Elle avait déjà connu la chance de naître au sein de la famille del Moral, mais par-dessus tout, elle était d’une beauté à tomber par terre. Jusqu’où allait l’amour que lui portait Dieu ? Pour Charles, coincé au fin fond de la société depuis son enfance, Fana faisait partie d’un monde très, très éloigné du sien.

Elle n’était pas quelqu’un avec qui il aurait pu discuter autour d’un feu. Il se devait de se souvenir de son rang social.

Ainsi, il s’efforça de détourner le regard.

— Quand je me serai réchauffé, je retournerai dans le cockpit. Milady, vous pouvez utiliser ce bateau.

— Dans un endroit aussi étroit ?

— J’ai l’habitude. Je dors mieux là quand dans un lit de fortune.

— Vrai… ment ?

— N’oubliez pas d’éteindre le feu avant de dormir.

— Oui, hum.

— Oui ?

— Non… ce n’est rien.

Ravalant ses mots, Fana détourna le regard en direction du feu.

Pour une raison inconnue, le cœur de Charles se mit à battre à tout rompre, et il pouvait sentir son sang bouillonner.

Sentant qu’il était sur le point de perdre son sang-froid, il se leva et sauta sur la queue de l’avion.

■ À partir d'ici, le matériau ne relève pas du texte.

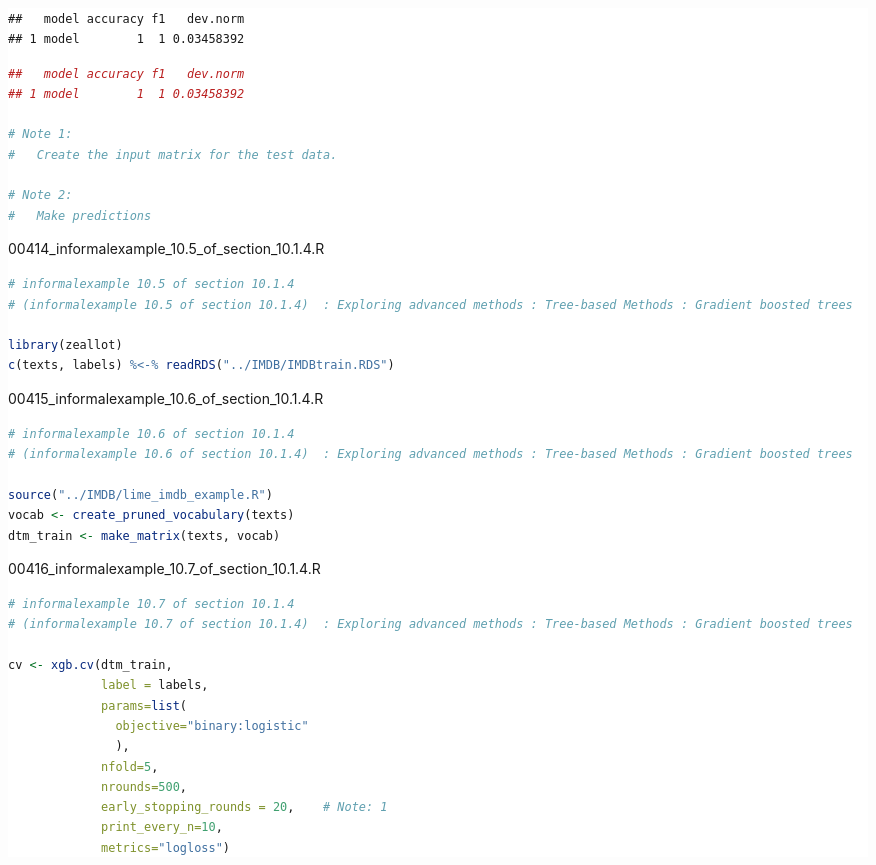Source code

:    ##   model accuracy f1   dev.norm
    ## 1 model        1  1 0.03458392

``` r
##   model accuracy f1   dev.norm
## 1 model        1  1 0.03458392

# Note 1: 
#   Create the input matrix for the test data. 

# Note 2: 
#   Make predictions 
```

00414\_informalexample\_10.5\_of\_section\_10.1.4.R

``` r
# informalexample 10.5 of section 10.1.4 
# (informalexample 10.5 of section 10.1.4)  : Exploring advanced methods : Tree-based Methods : Gradient boosted trees 

library(zeallot)
c(texts, labels) %<-% readRDS("../IMDB/IMDBtrain.RDS")
```

00415\_informalexample\_10.6\_of\_section\_10.1.4.R

``` r
# informalexample 10.6 of section 10.1.4 
# (informalexample 10.6 of section 10.1.4)  : Exploring advanced methods : Tree-based Methods : Gradient boosted trees 

source("../IMDB/lime_imdb_example.R")
vocab <- create_pruned_vocabulary(texts)  
dtm_train <- make_matrix(texts, vocab)
```

00416\_informalexample\_10.7\_of\_section\_10.1.4.R

``` r
# informalexample 10.7 of section 10.1.4 
# (informalexample 10.7 of section 10.1.4)  : Exploring advanced methods : Tree-based Methods : Gradient boosted trees 

cv <- xgb.cv(dtm_train, 
             label = labels,
             params=list(
               objective="binary:logistic"
               ),
             nfold=5,
             nrounds=500,
             early_stopping_rounds = 20,    # Note: 1 
             print_every_n=10,
             metrics="logloss")    
```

— Eh bien, sur ce, milady, je vous souhaite une agréable nuit. Nous partirons avant l’aube demain.

— Bien. Bonne nuit, monsieur le pilote.

— Bonne nuit.

Après l’avoir dit une fois de plus, Charles s’échappa dans le cockpit, et referma le pare-brise.

Tout en se servant du parachute comme coussin, il tira la couverture jusqu’à sa joue, et admira les étoiles estivales dans le ciel nocturne.

Il s’en était passé des choses aujourd’hui. Malgré la fatigue physique et mentale, Charles n’arrivait pas à dormir. S’il baissait la garde, le souvenir de Fana dans ses bras dans l’eau allait revenir, et il allait repenser au corps laiteux de Fana.

— Je suis un idiot.

Exaspéré par ses pensées alors qu’il se trouvait au beau milieu d’une mission de la plus haute importance, il commença à s’agacer.

Tout en forçant ses yeux à se fermer, et en retraçant les grandes lignes du trajet qu’il allait emprunter le lendemain, Charles attendit que le sommeil l’emporte.